L’apparente placidità degli ambienti sotterranei giuliani è stata recentemente turbata dall’insediamento di un inquilino inatteso e potenzialmente impattante: la Chiocciola di Fango Neozelandese ( *Potamopyrgus antipodarum*).
Questo piccolo mollusco, apparentemente innocuo, possiede una capacità riproduttiva e un’abilità di adattamento tali da configurarlo come una specie invasiva di notevole preoccupazione ecologica.
In contesti ecosistemici idonei, la *Potamopyrgus antipodarum* è in grado di raggiungere densità impressionanti, superando in alcune aree il mezzo milione di esemplari per metro quadrato.
Questa proliferazione esponenziale le permette di monopolizzare una porzione significativa delle risorse nutritive disponibili, spesso fino al 75%, a discapito di altre specie autoctone.
L’effetto domino è complesso: la competizione per il cibo si traduce in una riduzione della biomassa di organismi sensibili, con possibili ripercussioni sulla catena trofica e, in ultima analisi, sulla pescosità delle acque.
Oltre ai danni diretti all’ecosistema acquatico, la chiocciolina può anche generare problematiche di natura meccanica, ostruendo condotte idriche e sistemi di filtrazione.
L’origine della presenza neozelandese nelle acque dell’Acquedotto Teresiano, opera ingegneristica asburgica che si snoda sotto Trieste, rimane avvolta nel mistero.
L’ipotesi più accreditata, formulata dalle autorità comunali, la fa risalire al periodo della liberazione della città, suggerendo un trasporto accidentale ad opera di truppe provenienti dalla Nuova Zelanda.

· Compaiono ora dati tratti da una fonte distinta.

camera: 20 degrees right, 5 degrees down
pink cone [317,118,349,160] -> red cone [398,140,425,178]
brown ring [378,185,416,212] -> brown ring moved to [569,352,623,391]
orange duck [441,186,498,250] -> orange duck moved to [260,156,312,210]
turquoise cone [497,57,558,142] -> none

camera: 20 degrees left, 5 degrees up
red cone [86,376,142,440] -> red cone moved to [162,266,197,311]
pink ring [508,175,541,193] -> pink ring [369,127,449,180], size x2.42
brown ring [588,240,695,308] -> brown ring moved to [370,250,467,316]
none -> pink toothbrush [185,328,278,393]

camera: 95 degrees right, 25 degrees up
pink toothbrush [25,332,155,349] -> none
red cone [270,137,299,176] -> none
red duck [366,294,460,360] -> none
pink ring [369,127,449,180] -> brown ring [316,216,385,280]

Questa possibilità sottolinea la pericolosità del fenomeno delle specie aliene, spesso introdotte in modo involontario a causa delle attività umane, con conseguenze imprevedibili e difficili da gestire.
La conferma della presenza del mollusco è frutto di un’iniziativa scientifica internazionale, condotta da ricercatori slovacchi e tedeschi, e coordinata con istituzioni locali come il Museo Civico di Storia Naturale di Trieste, il Dipartimento di Scienze della Vita dell’Università di Trieste e la Società Adriatica di Speleologia.
La collaborazione tra ricercatori di diverse nazionalità testimonia l’importanza di un approccio multidisciplinare per affrontare problematiche ambientali transnazionali.
Nonostante l’impatto potenziale sia chiaro in altri ambienti, gli effetti specifici della *Potamopyrgus antipodarum* nelle acque sotterranee giuliane rimangono ancora da definire.
Si spera che le condizioni ambientali estreme tipiche degli acquedotti, come la scarsa illuminazione e le limitate risorse, possano frenarne la proliferazione e mitigarne l’impatto sulla fragile biodiversità locale.
Tuttavia, l’incertezza richiede un monitoraggio costante e un’azione preventiva.
Le autorità comunali, a partire da Piazza Unità d’Italia, hanno annunciato un’estensione delle indagini ad altri corsi d’acqua della regione, nel tentativo di individuare eventuali ulteriori focolai e valutare l’estensione del fenomeno invasivo.
Parallelamente, si raccomanda con forza l’adozione di misure di biosicurezza, come la pulizia accurata di attrezzature e calzature, per prevenire la diffusione accidentale della specie in nuovi ambienti.
La gestione di questo nuovo scenario ecologico rappresenta una sfida complessa che esige consapevolezza, cautela e un impegno costante a tutela del patrimonio naturale giuliano.